_Prompt_
Extract each line of the listing below that contains the word "name".

_Records for the task_
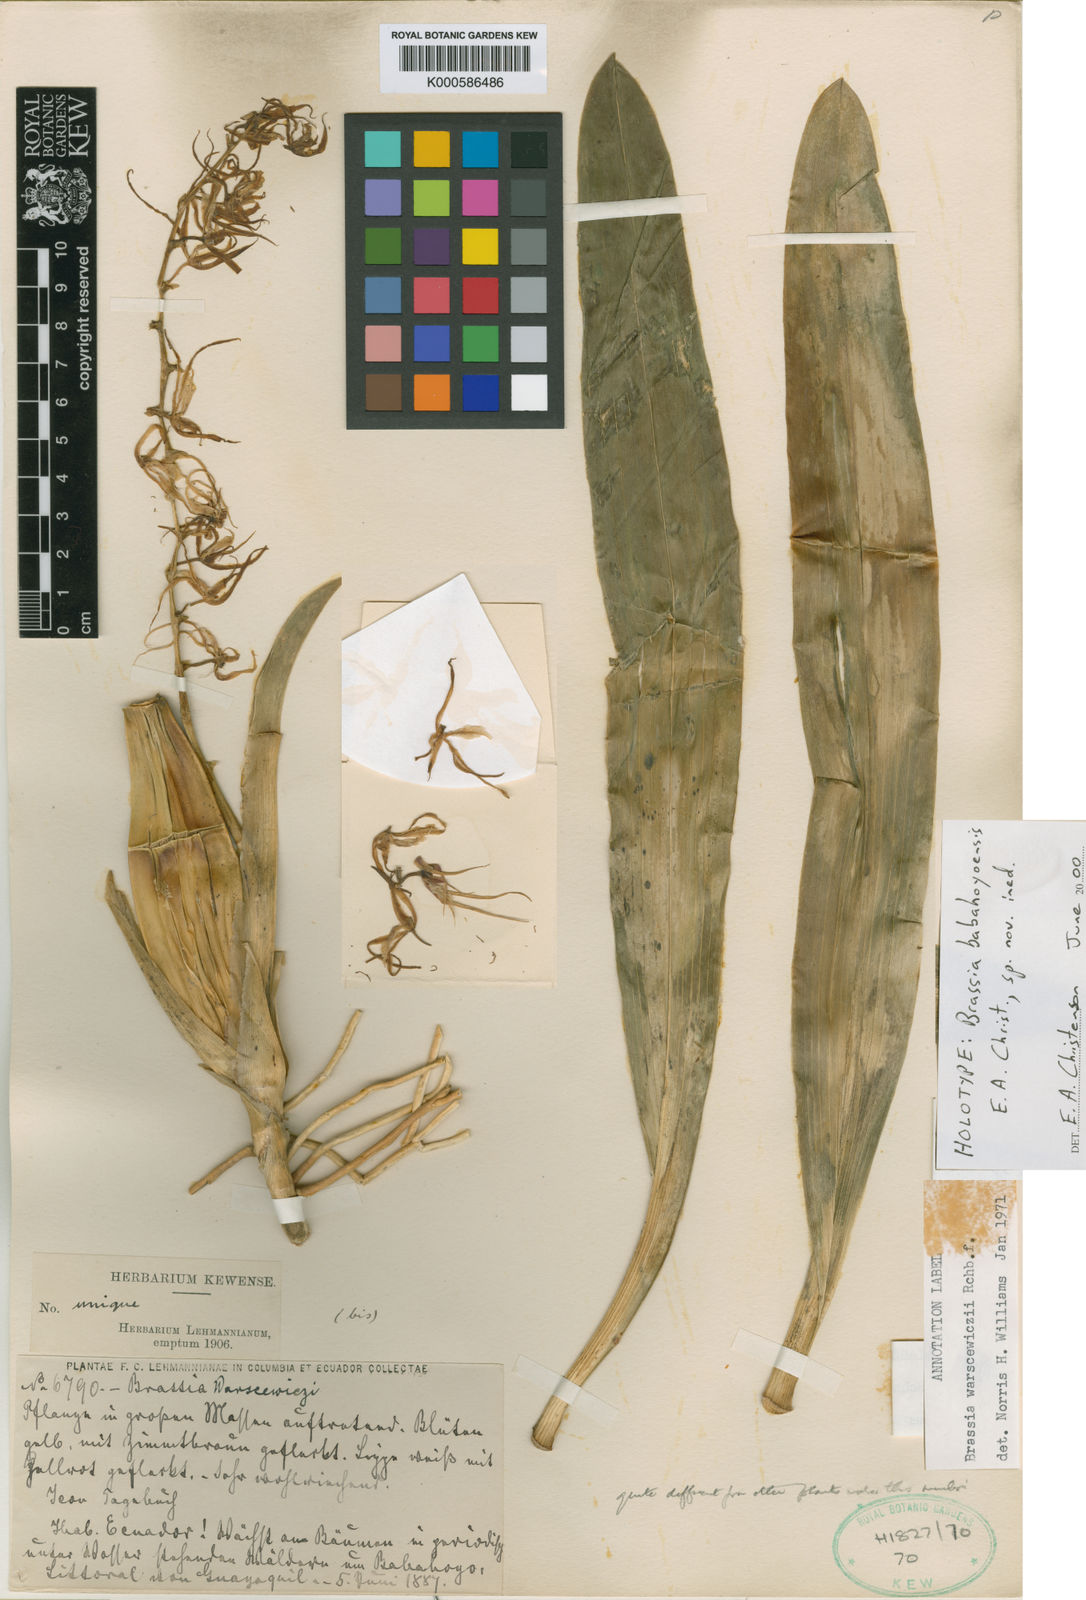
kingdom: Plantae
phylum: Tracheophyta
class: Liliopsida
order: Asparagales
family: Orchidaceae
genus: Brassia
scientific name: Brassia
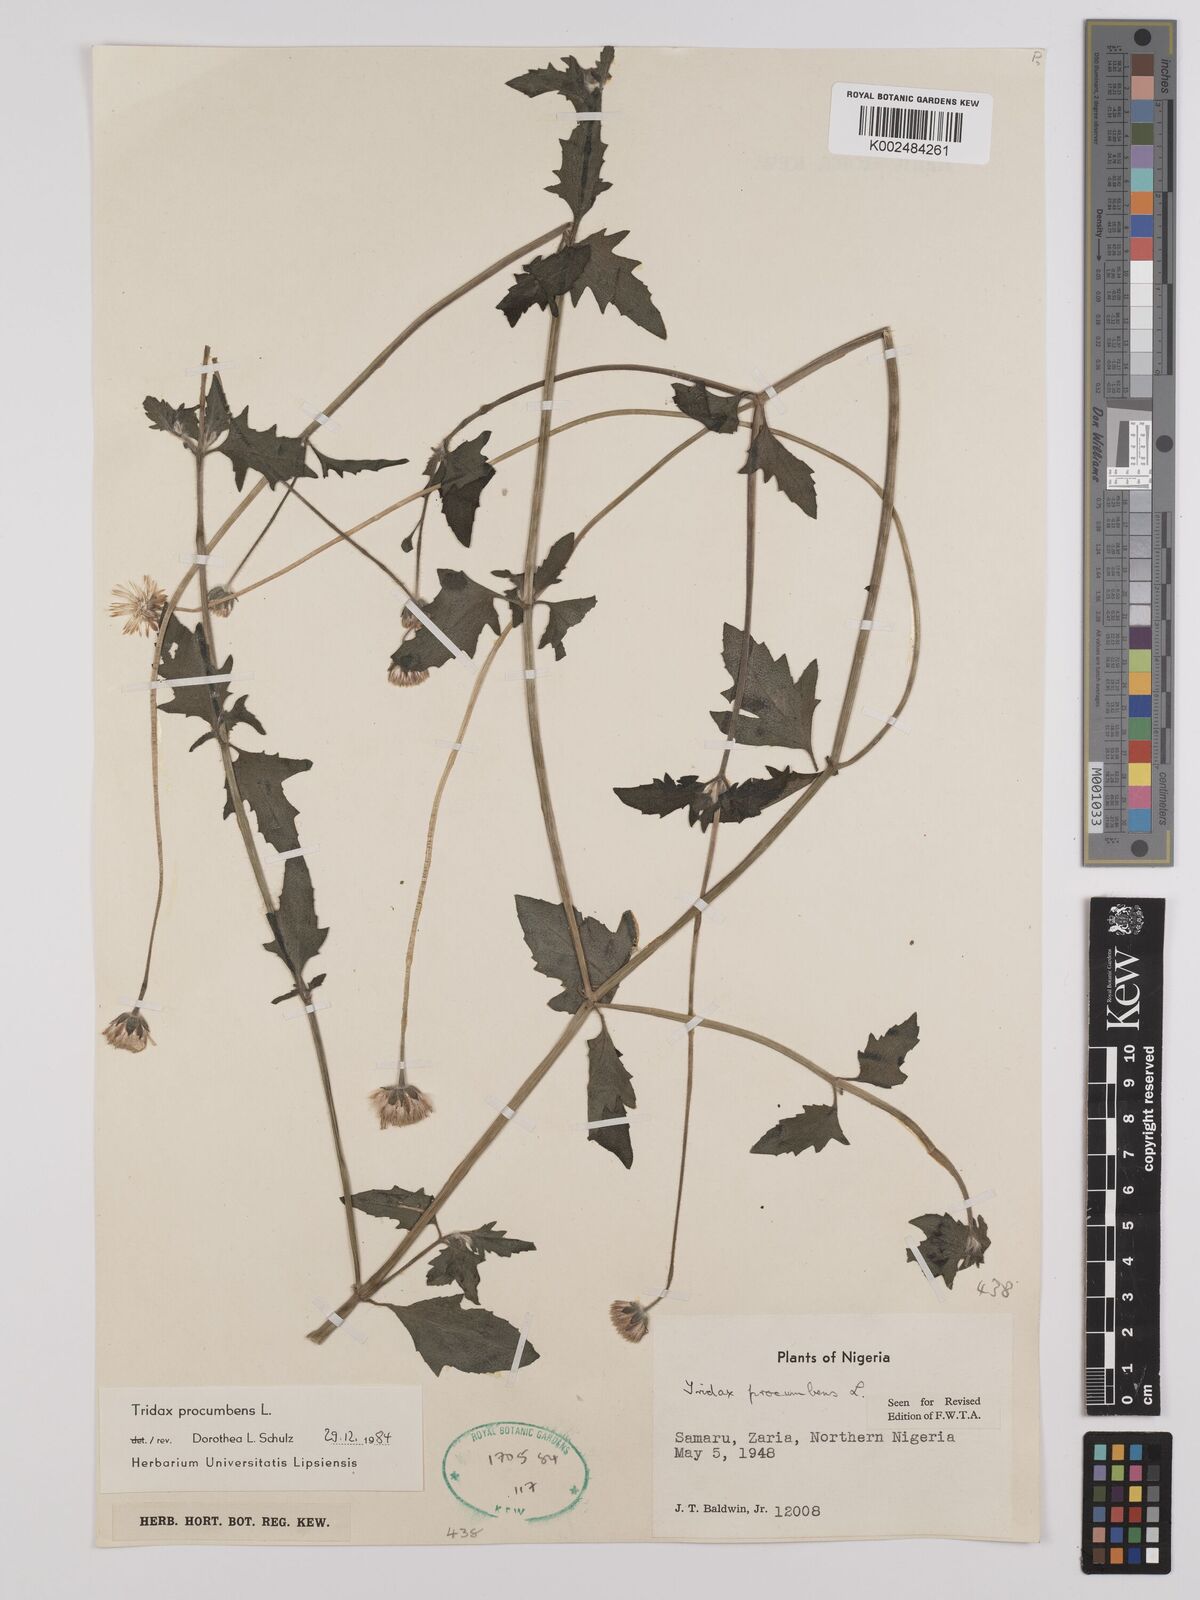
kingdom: Plantae
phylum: Tracheophyta
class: Magnoliopsida
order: Asterales
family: Asteraceae
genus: Tridax
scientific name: Tridax procumbens
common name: Coatbuttons
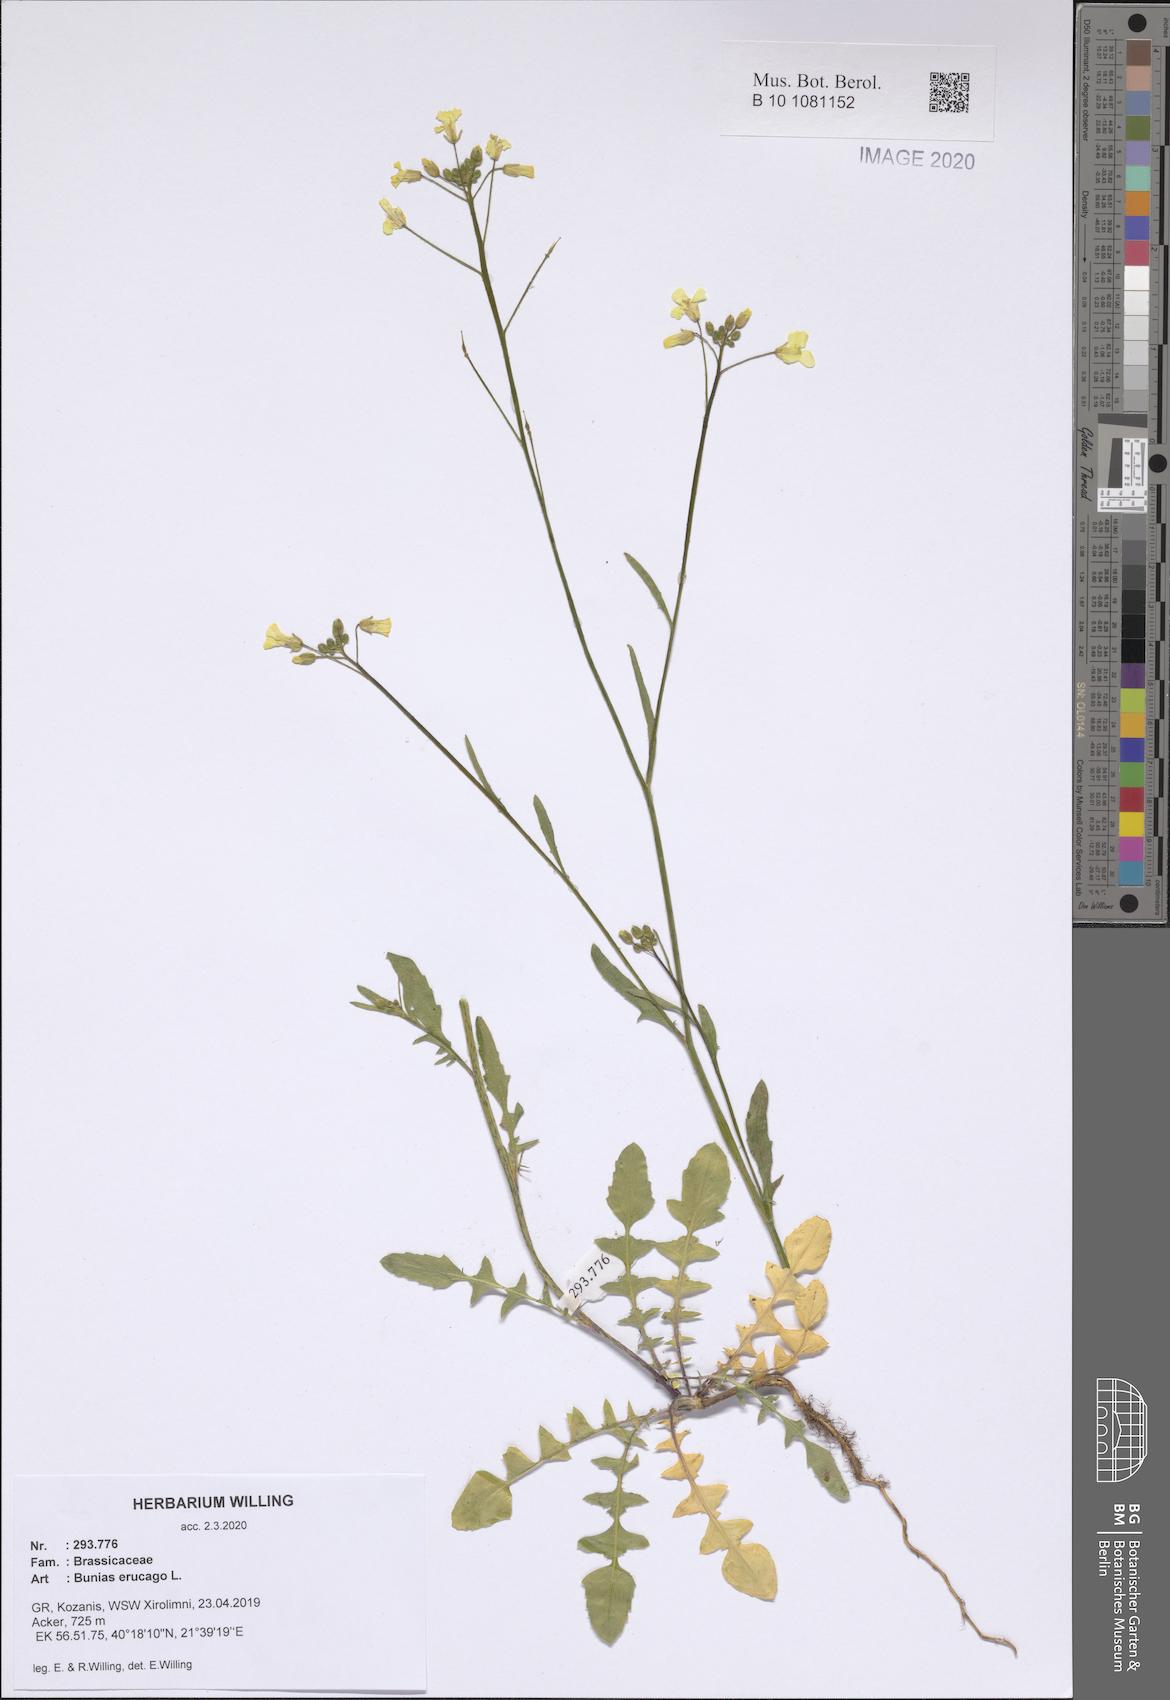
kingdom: Plantae
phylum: Tracheophyta
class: Magnoliopsida
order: Brassicales
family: Brassicaceae
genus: Bunias
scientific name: Bunias erucago
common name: Southern warty-cabbage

_Output for this exercise_
scientific name: Brassia
scientific name: Tridax procumbens
common name: Coatbuttons
scientific name: Bunias erucago
common name: Southern warty-cabbage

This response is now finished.